Requirement: Reproduce each of the lines below word for word, omitting the pictures.

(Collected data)

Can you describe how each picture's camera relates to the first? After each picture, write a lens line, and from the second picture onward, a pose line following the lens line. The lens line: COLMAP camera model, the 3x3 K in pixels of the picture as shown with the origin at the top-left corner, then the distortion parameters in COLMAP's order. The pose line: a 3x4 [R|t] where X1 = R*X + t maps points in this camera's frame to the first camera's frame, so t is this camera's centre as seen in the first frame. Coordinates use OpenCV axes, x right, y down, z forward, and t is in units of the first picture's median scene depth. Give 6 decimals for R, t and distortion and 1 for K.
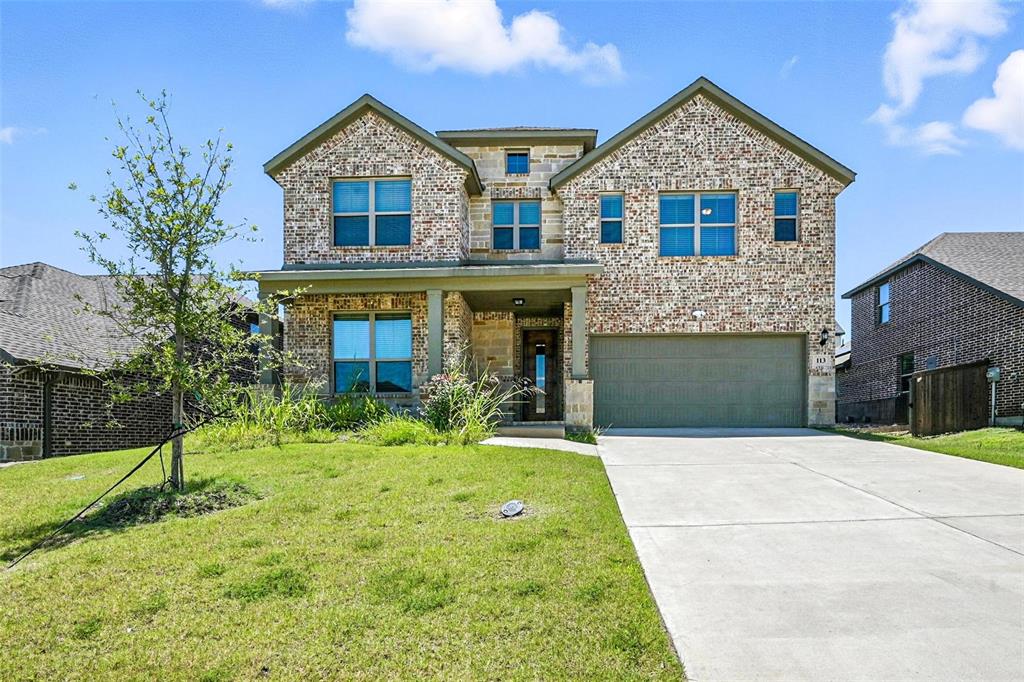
lens RADIAL K [[404.5, 0, 513.2], [0, 404.5, 338.8], [0, 0, 1]] dist [-0.002392, -0.000225]
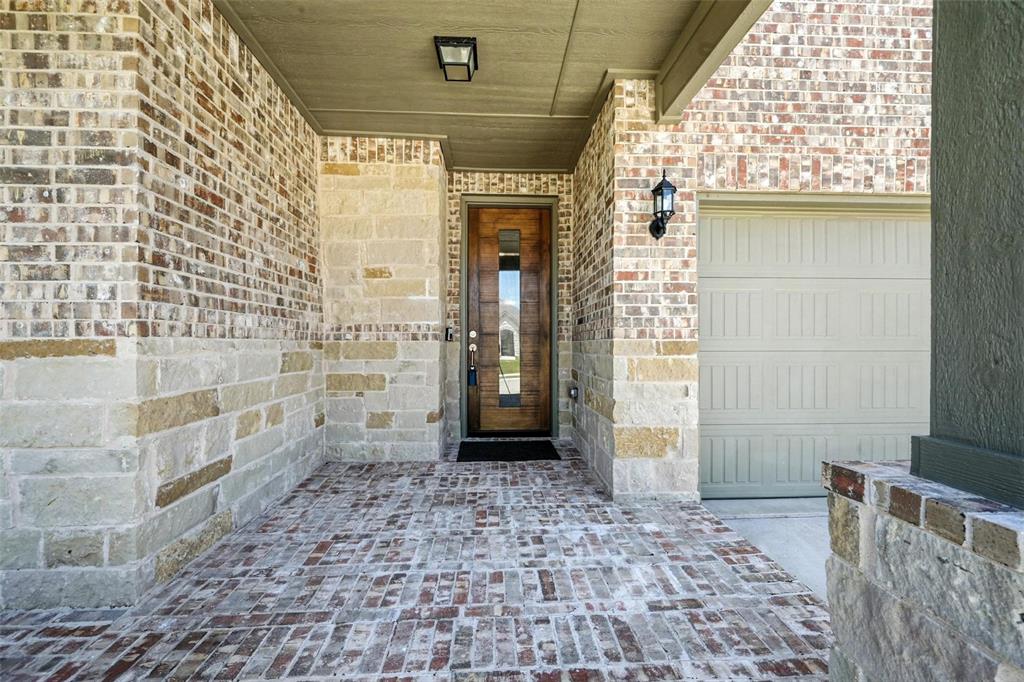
lens RADIAL K [[404.5, 0, 513.2], [0, 404.5, 338.8], [0, 0, 1]] dist [-0.002392, -0.000225]
pose [[0.987654, -0.005686, 0.156547, 0.007831], [-0.023595, 0.982540, 0.184549, 0.041100], [-0.154863, -0.185964, 0.970276, 0.704289]]
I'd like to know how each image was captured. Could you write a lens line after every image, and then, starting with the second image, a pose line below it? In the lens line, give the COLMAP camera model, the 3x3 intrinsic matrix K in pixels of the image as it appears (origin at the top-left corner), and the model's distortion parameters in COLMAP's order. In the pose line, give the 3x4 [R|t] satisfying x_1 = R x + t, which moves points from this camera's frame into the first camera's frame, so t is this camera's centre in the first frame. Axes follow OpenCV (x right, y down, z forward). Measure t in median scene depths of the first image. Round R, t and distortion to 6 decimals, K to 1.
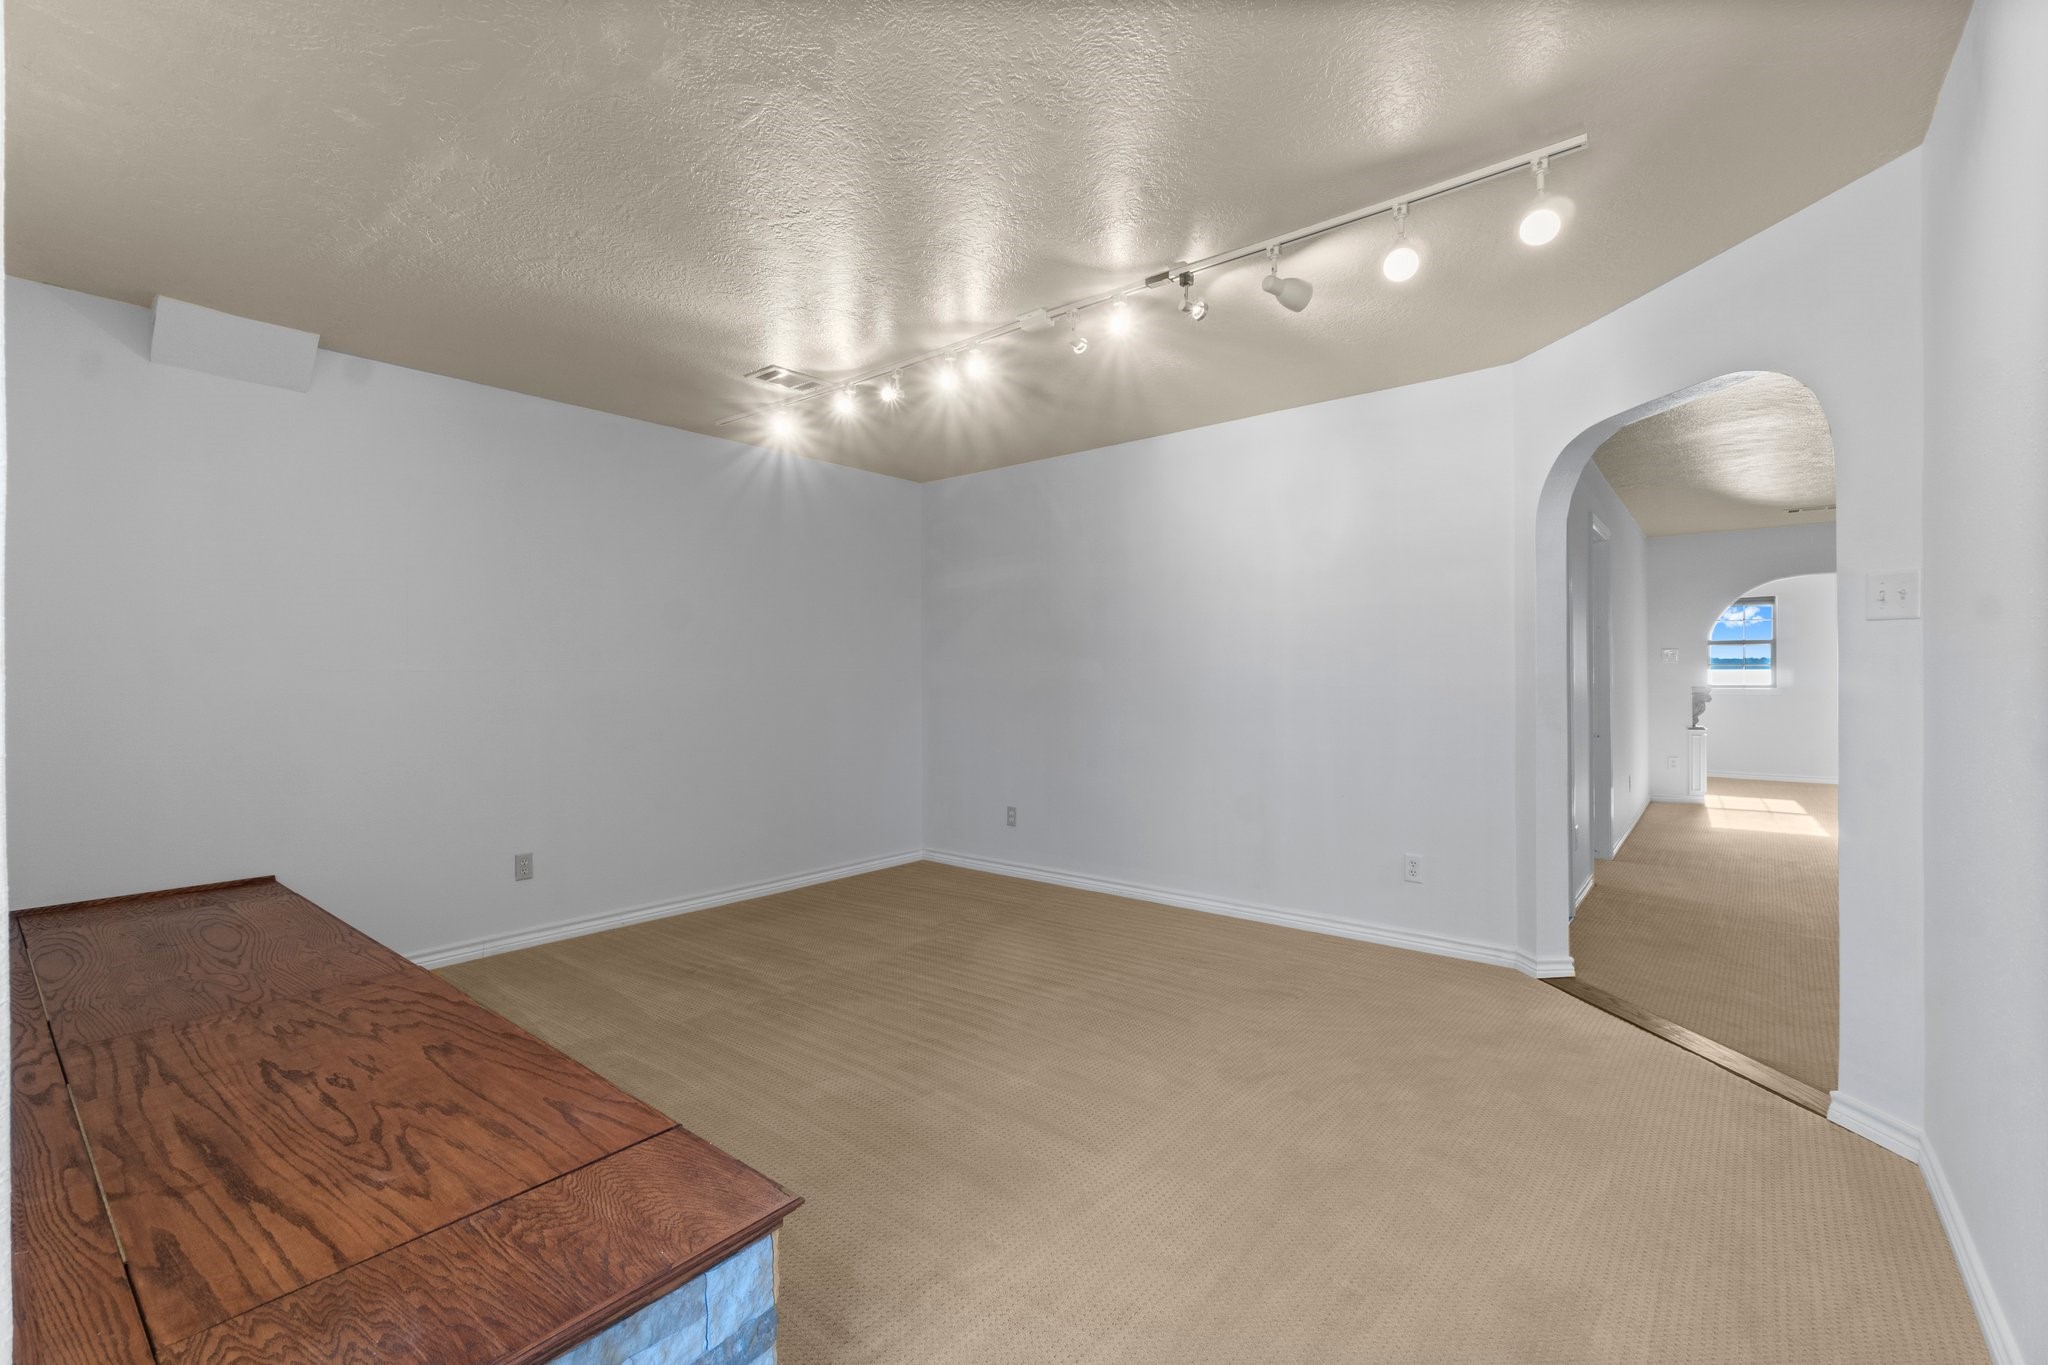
lens RADIAL K [[881.7, 0, 1018.6], [0, 881.7, 678.2], [0, 0, 1]] dist [-0.003407, -0.000357]
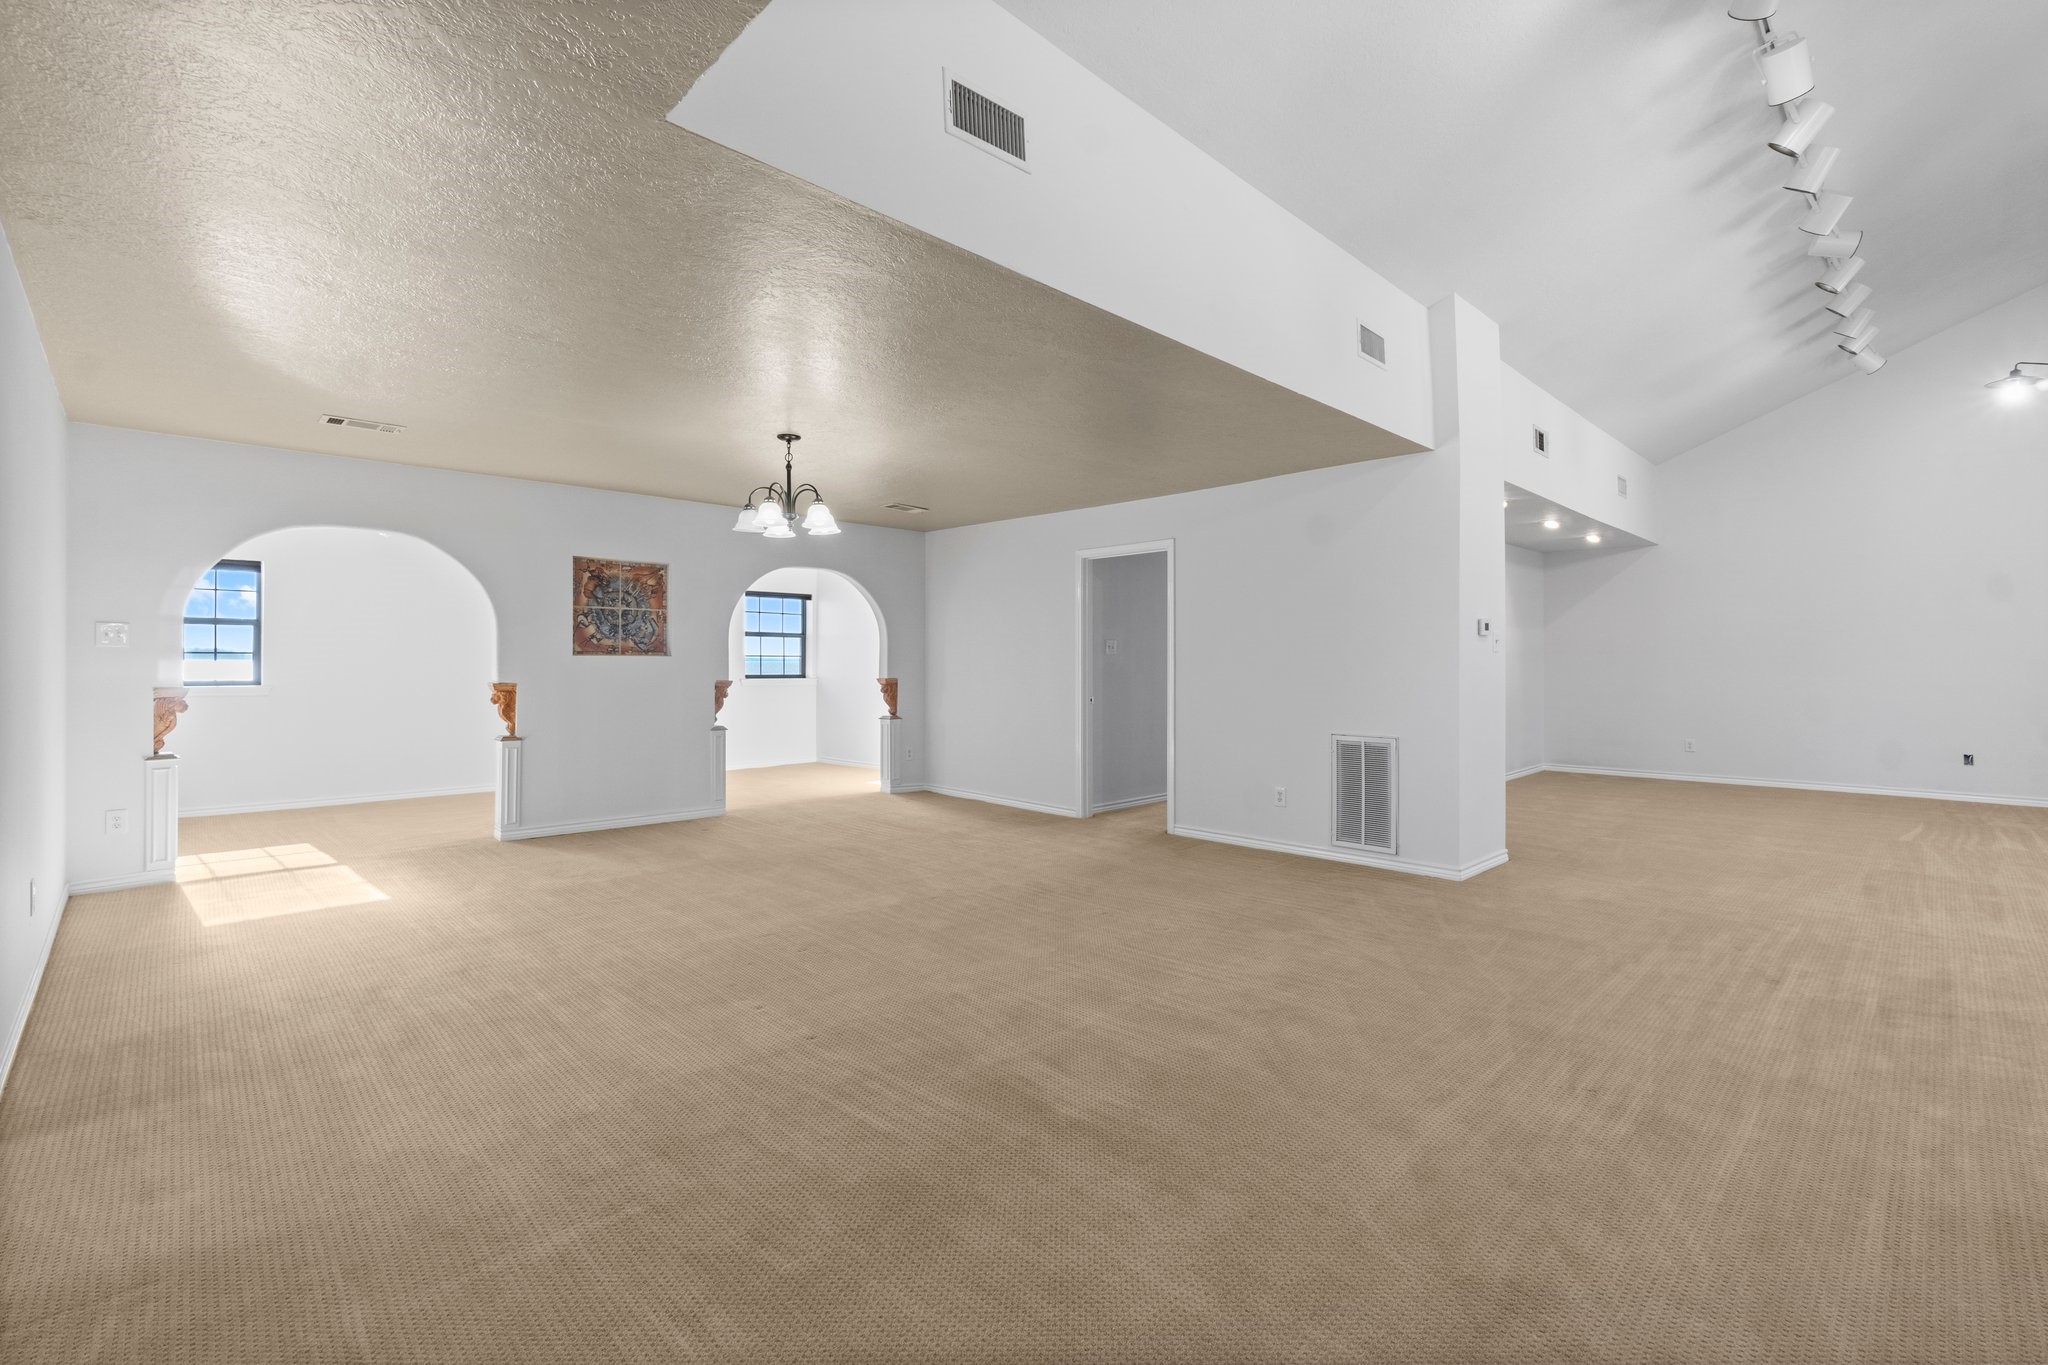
lens RADIAL K [[881.7, 0, 1028.1], [0, 881.7, 665.1], [0, 0, 1]] dist [-0.003407, -0.000357]
pose [[0.103633, 0.001512, 0.994614, 0.227159], [-0.001809, 0.999997, -0.001331, -0.006563], [-0.994614, -0.001661, 0.103635, 0.339359]]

Response below:
Can you describe how each picture's camera relates to the first? After each picture, write a lens line, and from the second picture onward, a pose line following the lens line. The lens line: COLMAP camera model, the 3x3 K in pixels of the picture as shown with the origin at the top-left corner, then the distortion parameters in COLMAP's order. The pose line: a 3x4 [R|t] where X1 = R*X + t maps points in this camera's frame to the first camera's frame, so t is this camera's centre as seen in the first frame. Coordinates use OpenCV axes, x right, y down, z forward, and t is in units of the first picture's median scene depth. Give 6 decimals for R, t and distortion and 1 for K.
lens RADIAL K [[404.5, 0, 513.2], [0, 404.5, 338.8], [0, 0, 1]] dist [-0.002392, -0.000225]
lens RADIAL K [[404.5, 0, 513.2], [0, 404.5, 338.8], [0, 0, 1]] dist [-0.002392, -0.000225]
pose [[0.987654, -0.005686, 0.156547, 0.007831], [-0.023595, 0.982540, 0.184549, 0.041100], [-0.154863, -0.185964, 0.970276, 0.704289]]
I'd like to know how each image was captured. Could you write a lens line after every image, and then, starting with the second image, a pose line below it? In the lens line, give the COLMAP camera model, the 3x3 intrinsic matrix K in pixels of the image as it appears (origin at the top-left corner), and the model's distortion parameters in COLMAP's order. In the pose line, give the 3x4 [R|t] satisfying x_1 = R x + t, which moves points from this camera's frame into the first camera's frame, so t is this camera's centre in the first frame. Axes follow OpenCV (x right, y down, z forward). Measure t in median scene depths of the first image. Round R, t and distortion to 6 decimals, K to 1.
lens RADIAL K [[881.7, 0, 1018.6], [0, 881.7, 678.2], [0, 0, 1]] dist [-0.003407, -0.000357]
lens RADIAL K [[881.7, 0, 1028.1], [0, 881.7, 665.1], [0, 0, 1]] dist [-0.003407, -0.000357]
pose [[0.103633, 0.001512, 0.994614, 0.227159], [-0.001809, 0.999997, -0.001331, -0.006563], [-0.994614, -0.001661, 0.103635, 0.339359]]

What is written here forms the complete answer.